The protests began on Wednesday shortly after the jury decided not to press charges with the murder of any of the three white police officers who jointly fired 32 bullets when raiding Taylor’s apartment.
Kentucky State Attorney Daniel Cameron announced the grand jury’s decision in Louisville not to prosecute the officers who shot in Taylor’s apartment on March 13th, because their use of force during the raid was justified.
Taylor, 26, was killed in front of her boyfriend, who was armed, after midnight in her apartment, after officers stormed the place with a search warrant.
Her boyfriend Kenneth Walker said he fired a warning shot, because he feared it was a criminal act, and the police officers did not hear.

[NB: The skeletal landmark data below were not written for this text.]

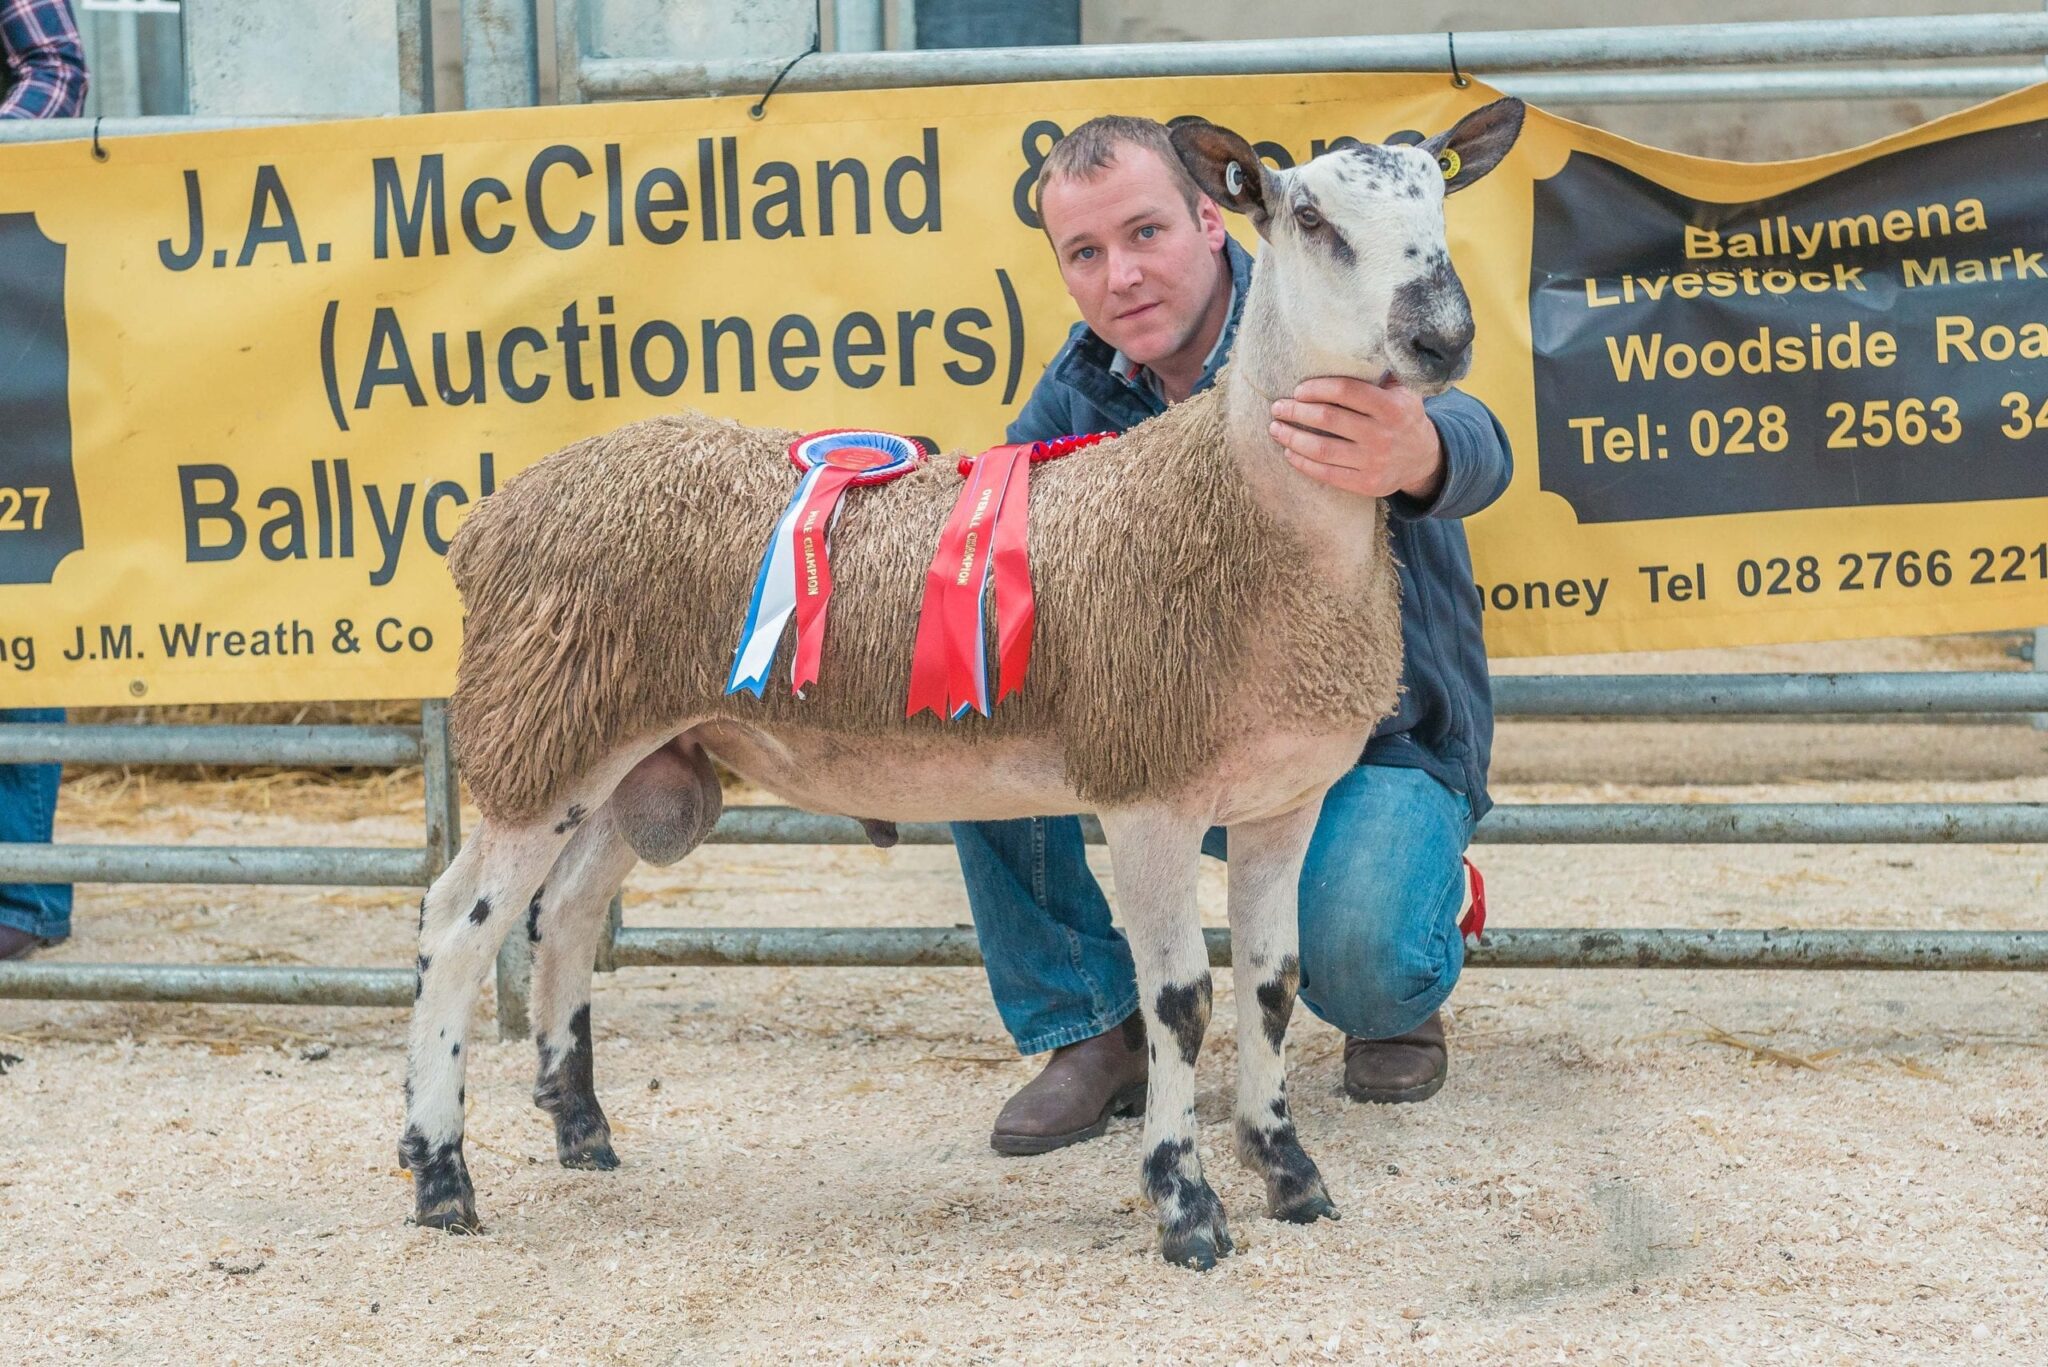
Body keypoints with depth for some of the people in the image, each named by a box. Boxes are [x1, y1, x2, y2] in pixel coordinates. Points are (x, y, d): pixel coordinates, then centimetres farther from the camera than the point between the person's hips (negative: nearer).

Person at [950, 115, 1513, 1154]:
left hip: (1379, 744, -5)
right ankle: (1091, 1030, -3)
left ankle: (1401, 994, 9)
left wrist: (1418, 457, -68)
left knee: (1355, 961, -34)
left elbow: (1472, 447, -41)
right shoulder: (1085, 384, -3)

The cities of New York and Philadelphia also witnessed a second night of protests on Thursday, as part of an ongoing campaign of protests in the country against police brutality and racism under the slogan “Black lives matter.”
New York City witnessed sporadic demonstrations demanding justice for Briona Taylor, and about 200 protesters gathered in front of the George Washington Memorial in Union Square, before they marched towards the residence of the New York Police Department chief.
Demonstrators chanted slogans in solidarity with blacks, demanding cuts in police funding, and calling for a response to what they see as systematic violations against blacks.
More than 300 people organized a protest in Macaren Park in the Brooklyn district, and the city also witnessed other stands and marches to protest the judicial ruling in the Briona Taylor case.